Les négociateurs syndicaux refusent d’entrer dans le débat des écarts de productivité entre le public et le privé. Un sujet irrecevable, au moins jusqu’aux élections professionnelles. Et pour cause. Les organisations patronales disposent, depuis juin 2014, d’une étude réalisée par le cabinet Eleven, défavorable à l’organisation du travail en vigueur à la SNCF. Commandée conjointement par tous les acteurs du secteur – soit l’UTP, la SNCF et l’Association française du rail (Afra), qui rassemble les entreprises privées –, elle taille en pièces le fameux « RH077 », à savoir le texte qui régit le temps de travail de l’opérateur public. Le document estime à environ 30 % le surcroît d’effectifs nécessaire à la SNCF pour faire circuler un train de fret par rapport à ses concurrents du privé, qui appliquent un autre accord de branche depuis 2008. L’écart s’élève encore à 18 % pour le transport de voyageurs sur les lignes à grande vitesse et à 15 % dans les transports régionaux.

En cause, toute une série de règles qui encadrent les horaires et jours de congé. Et qui, additionnés, ont pour effet de réduire considérablement le nombre de jours effectivement travaillés par les cheminots SNCF par rapport à leurs confrères employés dans le privé. Une convention collective calée sur les avantages du RH077 serait intenable pour les acteurs privés du fret, selon le délégué général de l’Afra. « Notre activité est extrêmement fragile. Nous arrivons à peine à tenir avec l’accord de 2008 », assure Jacques Malécot.

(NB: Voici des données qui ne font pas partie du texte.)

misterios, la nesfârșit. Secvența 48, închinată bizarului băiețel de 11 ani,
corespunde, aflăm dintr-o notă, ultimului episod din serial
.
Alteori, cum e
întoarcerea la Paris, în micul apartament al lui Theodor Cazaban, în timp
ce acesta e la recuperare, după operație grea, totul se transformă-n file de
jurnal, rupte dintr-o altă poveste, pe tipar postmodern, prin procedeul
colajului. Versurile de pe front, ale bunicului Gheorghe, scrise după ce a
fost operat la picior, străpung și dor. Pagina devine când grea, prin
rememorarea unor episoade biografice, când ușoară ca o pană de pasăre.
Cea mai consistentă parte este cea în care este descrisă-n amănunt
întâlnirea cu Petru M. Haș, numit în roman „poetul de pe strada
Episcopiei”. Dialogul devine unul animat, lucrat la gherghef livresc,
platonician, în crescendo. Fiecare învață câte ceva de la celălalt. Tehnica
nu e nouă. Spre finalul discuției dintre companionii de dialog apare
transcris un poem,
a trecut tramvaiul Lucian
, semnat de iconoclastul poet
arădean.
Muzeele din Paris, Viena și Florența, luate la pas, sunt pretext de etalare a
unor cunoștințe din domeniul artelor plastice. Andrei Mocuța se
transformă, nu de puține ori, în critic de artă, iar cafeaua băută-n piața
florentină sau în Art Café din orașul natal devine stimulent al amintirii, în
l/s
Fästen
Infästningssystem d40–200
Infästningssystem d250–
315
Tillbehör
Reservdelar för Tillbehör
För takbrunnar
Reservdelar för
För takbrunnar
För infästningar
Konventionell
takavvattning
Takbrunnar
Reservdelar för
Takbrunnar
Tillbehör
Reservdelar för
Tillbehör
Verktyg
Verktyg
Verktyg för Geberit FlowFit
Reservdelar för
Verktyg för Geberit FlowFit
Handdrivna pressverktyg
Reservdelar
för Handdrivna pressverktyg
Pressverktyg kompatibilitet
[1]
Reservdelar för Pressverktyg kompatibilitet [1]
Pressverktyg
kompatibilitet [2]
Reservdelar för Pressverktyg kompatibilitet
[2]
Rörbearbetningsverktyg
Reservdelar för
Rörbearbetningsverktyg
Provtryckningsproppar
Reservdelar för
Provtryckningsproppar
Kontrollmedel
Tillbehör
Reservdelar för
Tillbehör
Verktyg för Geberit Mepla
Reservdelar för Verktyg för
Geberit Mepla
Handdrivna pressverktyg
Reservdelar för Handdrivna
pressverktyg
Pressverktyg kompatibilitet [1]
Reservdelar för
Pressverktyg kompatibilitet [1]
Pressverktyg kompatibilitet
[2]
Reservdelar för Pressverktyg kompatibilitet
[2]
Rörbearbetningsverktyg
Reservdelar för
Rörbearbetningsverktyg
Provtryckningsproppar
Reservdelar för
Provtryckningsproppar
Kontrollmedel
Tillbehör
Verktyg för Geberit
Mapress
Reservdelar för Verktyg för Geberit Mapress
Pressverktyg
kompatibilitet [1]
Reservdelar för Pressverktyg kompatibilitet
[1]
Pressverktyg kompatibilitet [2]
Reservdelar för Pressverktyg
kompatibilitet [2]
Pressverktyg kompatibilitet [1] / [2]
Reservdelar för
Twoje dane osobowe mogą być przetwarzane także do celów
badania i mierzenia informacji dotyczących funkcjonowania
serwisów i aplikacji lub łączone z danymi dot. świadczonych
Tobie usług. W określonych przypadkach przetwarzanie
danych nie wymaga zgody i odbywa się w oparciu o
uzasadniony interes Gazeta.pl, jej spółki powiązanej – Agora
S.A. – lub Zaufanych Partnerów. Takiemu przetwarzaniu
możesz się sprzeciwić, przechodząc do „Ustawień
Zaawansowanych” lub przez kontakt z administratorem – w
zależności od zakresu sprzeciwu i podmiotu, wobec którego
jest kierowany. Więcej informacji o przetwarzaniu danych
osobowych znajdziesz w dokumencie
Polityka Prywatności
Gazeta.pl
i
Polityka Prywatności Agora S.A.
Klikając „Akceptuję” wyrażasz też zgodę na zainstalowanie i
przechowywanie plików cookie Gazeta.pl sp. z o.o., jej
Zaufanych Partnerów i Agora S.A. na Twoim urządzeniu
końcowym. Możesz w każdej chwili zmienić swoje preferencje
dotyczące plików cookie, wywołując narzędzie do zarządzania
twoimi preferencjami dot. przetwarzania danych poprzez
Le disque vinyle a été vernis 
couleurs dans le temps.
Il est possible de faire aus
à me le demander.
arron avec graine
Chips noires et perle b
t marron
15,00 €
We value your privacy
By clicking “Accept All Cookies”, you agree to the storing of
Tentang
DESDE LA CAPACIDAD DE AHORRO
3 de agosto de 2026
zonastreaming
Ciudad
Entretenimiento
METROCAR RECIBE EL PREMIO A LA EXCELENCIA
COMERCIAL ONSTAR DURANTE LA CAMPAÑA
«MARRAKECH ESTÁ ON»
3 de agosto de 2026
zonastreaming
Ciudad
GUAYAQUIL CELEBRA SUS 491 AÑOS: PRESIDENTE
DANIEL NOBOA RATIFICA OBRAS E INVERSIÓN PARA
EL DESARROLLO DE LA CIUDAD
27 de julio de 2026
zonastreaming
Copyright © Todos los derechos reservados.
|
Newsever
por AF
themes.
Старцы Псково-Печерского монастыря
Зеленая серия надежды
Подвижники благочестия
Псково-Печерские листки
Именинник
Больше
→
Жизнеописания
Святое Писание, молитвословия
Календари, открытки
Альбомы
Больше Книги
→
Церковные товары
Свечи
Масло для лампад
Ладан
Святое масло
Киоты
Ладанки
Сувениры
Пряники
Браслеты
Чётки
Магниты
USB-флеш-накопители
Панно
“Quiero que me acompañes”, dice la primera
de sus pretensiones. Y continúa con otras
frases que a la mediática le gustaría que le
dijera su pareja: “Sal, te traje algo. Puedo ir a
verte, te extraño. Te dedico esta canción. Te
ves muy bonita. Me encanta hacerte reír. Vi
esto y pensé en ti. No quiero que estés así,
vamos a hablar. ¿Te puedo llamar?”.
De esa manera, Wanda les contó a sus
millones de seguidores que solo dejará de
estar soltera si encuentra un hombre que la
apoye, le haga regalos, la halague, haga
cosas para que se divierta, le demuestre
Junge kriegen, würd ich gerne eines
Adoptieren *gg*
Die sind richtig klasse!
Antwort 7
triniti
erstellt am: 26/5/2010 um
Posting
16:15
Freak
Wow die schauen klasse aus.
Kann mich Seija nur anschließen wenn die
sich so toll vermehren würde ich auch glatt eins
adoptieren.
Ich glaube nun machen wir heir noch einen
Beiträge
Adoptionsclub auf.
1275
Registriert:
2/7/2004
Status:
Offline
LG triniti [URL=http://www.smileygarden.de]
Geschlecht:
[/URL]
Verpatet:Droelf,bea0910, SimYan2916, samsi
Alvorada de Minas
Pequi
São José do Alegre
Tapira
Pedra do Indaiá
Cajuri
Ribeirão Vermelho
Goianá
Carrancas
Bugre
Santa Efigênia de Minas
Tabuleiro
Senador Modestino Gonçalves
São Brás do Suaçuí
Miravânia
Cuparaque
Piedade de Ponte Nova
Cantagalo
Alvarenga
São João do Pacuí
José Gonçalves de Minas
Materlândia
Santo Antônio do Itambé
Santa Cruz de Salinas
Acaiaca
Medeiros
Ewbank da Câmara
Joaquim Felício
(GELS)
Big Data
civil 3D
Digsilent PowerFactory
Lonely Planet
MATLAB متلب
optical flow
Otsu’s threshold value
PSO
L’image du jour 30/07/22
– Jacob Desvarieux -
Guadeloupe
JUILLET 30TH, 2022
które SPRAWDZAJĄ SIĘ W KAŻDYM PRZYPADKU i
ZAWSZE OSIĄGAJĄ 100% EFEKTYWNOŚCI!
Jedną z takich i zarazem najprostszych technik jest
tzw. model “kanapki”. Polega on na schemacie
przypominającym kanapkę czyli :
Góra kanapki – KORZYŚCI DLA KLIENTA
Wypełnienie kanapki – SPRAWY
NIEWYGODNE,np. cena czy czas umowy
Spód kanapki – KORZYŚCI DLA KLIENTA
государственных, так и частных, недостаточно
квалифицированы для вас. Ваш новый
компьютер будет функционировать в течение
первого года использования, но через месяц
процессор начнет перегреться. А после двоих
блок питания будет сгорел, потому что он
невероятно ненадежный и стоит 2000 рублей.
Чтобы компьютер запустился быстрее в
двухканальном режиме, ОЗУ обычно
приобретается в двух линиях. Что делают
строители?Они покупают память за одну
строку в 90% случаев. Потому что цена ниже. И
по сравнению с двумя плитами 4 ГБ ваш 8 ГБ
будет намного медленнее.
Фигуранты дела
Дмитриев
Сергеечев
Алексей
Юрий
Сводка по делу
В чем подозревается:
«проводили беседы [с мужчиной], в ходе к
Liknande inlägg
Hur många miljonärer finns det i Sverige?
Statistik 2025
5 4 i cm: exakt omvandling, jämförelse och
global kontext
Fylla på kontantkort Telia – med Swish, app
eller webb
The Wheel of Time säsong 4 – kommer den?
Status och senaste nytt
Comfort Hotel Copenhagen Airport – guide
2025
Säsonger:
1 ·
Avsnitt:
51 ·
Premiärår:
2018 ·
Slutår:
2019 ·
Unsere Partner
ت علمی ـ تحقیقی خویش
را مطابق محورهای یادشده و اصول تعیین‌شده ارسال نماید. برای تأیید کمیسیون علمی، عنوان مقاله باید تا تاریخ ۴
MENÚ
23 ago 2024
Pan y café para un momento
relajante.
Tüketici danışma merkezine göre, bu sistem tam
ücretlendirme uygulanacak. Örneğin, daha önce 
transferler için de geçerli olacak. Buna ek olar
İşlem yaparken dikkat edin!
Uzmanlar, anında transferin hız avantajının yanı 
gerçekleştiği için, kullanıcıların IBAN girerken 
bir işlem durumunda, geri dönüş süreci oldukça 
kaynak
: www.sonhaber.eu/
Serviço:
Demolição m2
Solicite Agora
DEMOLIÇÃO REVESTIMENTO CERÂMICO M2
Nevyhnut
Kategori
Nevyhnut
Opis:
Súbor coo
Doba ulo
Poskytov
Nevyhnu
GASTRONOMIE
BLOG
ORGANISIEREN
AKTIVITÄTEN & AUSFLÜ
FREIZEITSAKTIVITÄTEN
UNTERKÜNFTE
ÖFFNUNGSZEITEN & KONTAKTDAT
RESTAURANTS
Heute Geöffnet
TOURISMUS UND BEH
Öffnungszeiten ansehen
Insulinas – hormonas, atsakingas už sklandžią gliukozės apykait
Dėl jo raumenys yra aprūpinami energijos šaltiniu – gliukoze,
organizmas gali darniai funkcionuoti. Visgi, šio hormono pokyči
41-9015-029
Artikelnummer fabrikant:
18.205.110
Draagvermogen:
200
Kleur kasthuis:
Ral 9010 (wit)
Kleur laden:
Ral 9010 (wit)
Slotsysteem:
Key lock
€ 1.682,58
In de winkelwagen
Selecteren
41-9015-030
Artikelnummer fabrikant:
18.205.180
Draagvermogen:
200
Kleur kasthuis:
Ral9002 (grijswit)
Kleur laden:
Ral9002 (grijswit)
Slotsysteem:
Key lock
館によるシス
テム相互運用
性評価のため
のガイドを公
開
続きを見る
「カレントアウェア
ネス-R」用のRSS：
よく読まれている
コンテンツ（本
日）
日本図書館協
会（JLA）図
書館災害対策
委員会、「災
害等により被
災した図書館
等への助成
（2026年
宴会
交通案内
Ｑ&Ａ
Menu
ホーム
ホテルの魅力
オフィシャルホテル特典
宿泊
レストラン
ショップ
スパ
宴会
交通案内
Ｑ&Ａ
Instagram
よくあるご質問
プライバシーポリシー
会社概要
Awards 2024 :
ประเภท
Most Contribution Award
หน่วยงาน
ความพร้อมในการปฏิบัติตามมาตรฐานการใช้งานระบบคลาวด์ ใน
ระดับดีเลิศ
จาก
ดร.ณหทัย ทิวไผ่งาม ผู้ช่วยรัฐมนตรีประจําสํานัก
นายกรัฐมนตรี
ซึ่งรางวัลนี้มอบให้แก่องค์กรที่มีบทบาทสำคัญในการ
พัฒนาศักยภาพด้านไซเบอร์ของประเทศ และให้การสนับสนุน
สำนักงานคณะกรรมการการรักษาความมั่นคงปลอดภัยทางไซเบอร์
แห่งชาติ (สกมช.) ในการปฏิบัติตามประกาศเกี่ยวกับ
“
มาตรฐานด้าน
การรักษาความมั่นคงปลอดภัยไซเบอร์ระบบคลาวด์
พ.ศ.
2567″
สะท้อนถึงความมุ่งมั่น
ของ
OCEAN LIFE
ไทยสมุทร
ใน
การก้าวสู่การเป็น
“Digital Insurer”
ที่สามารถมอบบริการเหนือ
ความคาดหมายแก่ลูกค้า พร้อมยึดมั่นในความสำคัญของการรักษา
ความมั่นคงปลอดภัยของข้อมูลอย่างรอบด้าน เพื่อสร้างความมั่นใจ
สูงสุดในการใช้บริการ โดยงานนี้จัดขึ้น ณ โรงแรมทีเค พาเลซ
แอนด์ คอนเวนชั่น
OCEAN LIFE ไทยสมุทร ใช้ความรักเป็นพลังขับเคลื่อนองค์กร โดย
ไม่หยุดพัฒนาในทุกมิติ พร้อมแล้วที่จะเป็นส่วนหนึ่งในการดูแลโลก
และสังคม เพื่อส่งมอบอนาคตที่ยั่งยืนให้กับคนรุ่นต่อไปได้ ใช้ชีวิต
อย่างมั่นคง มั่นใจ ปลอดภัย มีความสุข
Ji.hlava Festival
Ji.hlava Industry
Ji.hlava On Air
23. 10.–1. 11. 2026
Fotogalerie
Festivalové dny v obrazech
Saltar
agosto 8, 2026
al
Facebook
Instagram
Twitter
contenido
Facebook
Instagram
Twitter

Mais les problématiques des 2 400 salariés du secteur privé n’émeuvent guère les négociateurs syndicaux, quasiment tous issus du public. Qu’ils soient réformistes ou radicaux. « Le RH077 est notre principe. Il est adapté à nos besoins de production, à la densité du trafic et au nombre de cheminots employés », affirme Jocelyn Portalier, de la CGT. « La direction ne nous a toujours pas expliqué en quoi le RH077 réduirait la compétitivité. On devrait plutôt optimiser l’organisation des roulements. C’est une problématique RH », ajoute Rémi Aufrère, de la CFDT. Du côté de l’Unsa, on se montre plus conciliant. « Il ne faut rien écarter, tant que la sécurité est assurée et que nous obtenons des compensations », estime Roger Dillenseger.

Face à ces positions, la direction des ressources humaines de la SNCF promet de s’adapter. « On a demandé au management de réfléchir à une organisation du temps de travail différente mais compatible avec l’existant », indique Jean-Marc Ambrosini, le DRH. Mais en la matière, pas sûr que l’entreprise ait les coudées franches. Sur ce dossier ultrasensible, le gouvernement n’hésitera pas à mettre son grain de sel, pour que les négociations ne dégénèrent pas en grève dure à l’approche de l’élection présidentielle de 2017.